- _YOUR INSTRUCTIONS_:
The result should be an exact copy of the entries that follow, with no pictures included.

(Saved data entries)
┌──
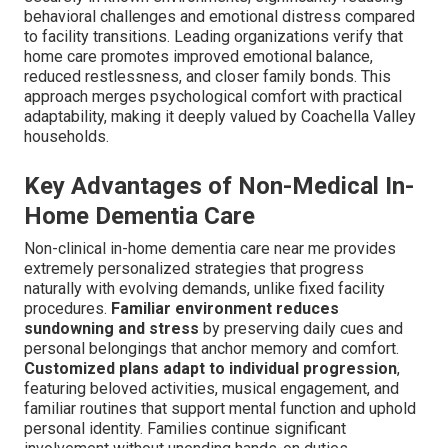
behavioral challenges and emotional distress compared
to facility transitions. Leading organizations verify that
home care promotes improved emotional balance,
reduced restlessness, and closer family bonds. This
approach merges psychological comfort with practical
adaptability, making it deeply valued by Coachella Valley
households.
Key Advantages of Non-Medical In-
Home Dementia Care
Non-clinical in-home dementia care near me provides
extremely personalized strategies that progress
naturally with evolving demands, unlike fixed facility
procedures.
Familiar environment reduces
sundowning and stress
by preserving daily cues and
personal belongings that anchor memory and comfort.
Customized plans adapt to individual progression
,
featuring beloved activities, musical engagement, and
familiar routines that support mental function and uphold
personal identity. Families continue significant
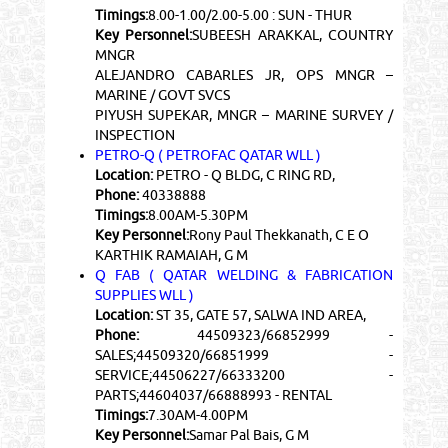
Timings:
8.00-1.00/2.00-5.00 : SUN - THUR
Key Personnel:
SUBEESH ARAKKAL, COUNTRY
MNGR
ALEJANDRO CABARLES JR, OPS MNGR –
MARINE / GOVT SVCS
PIYUSH SUPEKAR, MNGR – MARINE SURVEY /
INSPECTION
PETRO-Q ( PETROFAC QATAR WLL )
Location:
PETRO - Q BLDG, C RING RD,
Phone:
40338888
Timings:
8.00AM-5.30PM
Key Personnel:
Rony Paul Thekkanath, C E O
KARTHIK RAMAIAH, G M
Q FAB ( QATAR WELDING & FABRICATION
SUPPLIES WLL )
Location:
ST 35, GATE 57, SALWA IND AREA,
Phone:
44509323/66852999 -
SALES;44509320/66851999 -
SERVICE;44506227/66333200 -
PARTS;44604037/66888993 - RENTAL
Timings:
7.30AM-4.00PM
Key Personnel:
Samar Pal Bais, G M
└──
- _TASK RESPONSE_:
behavioral challenges and emotional distress compared
to facility transitions. Leading organizations verify that
home care promotes improved emotional balance,
reduced restlessness, and closer family bonds. This
approach merges psychological comfort with practical
adaptability, making it deeply valued by Coachella Valley
households.
Key Advantages of Non-Medical In-
Home Dementia Care
Non-clinical in-home dementia care near me provides
extremely personalized strategies that progress
naturally with evolving demands, unlike fixed facility
procedures.
Familiar environment reduces
sundowning and stress
by preserving daily cues and
personal belongings that anchor memory and comfort.
Customized plans adapt to individual progression
,
featuring beloved activities, musical engagement, and
familiar routines that support mental function and uphold
personal identity. Families continue significant
Timings:
8.00-1.00/2.00-5.00 : SUN - THUR
Key Personnel:
SUBEESH ARAKKAL, COUNTRY
MNGR
ALEJANDRO CABARLES JR, OPS MNGR –
MARINE / GOVT SVCS
PIYUSH SUPEKAR, MNGR – MARINE SURVEY /
INSPECTION
PETRO-Q ( PETROFAC QATAR WLL )
Location:
PETRO - Q BLDG, C RING RD,
Phone:
40338888
Timings:
8.00AM-5.30PM
Key Personnel:
Rony Paul Thekkanath, C E O
KARTHIK RAMAIAH, G M
Q FAB ( QATAR WELDING & FABRICATION
SUPPLIES WLL )
Location:
ST 35, GATE 57, SALWA IND AREA,
Phone:
44509323/66852999 -
SALES;44509320/66851999 -
SERVICE;44506227/66333200 -
PARTS;44604037/66888993 - RENTAL
Timings:
7.30AM-4.00PM
Key Personnel:
Samar Pal Bais, G M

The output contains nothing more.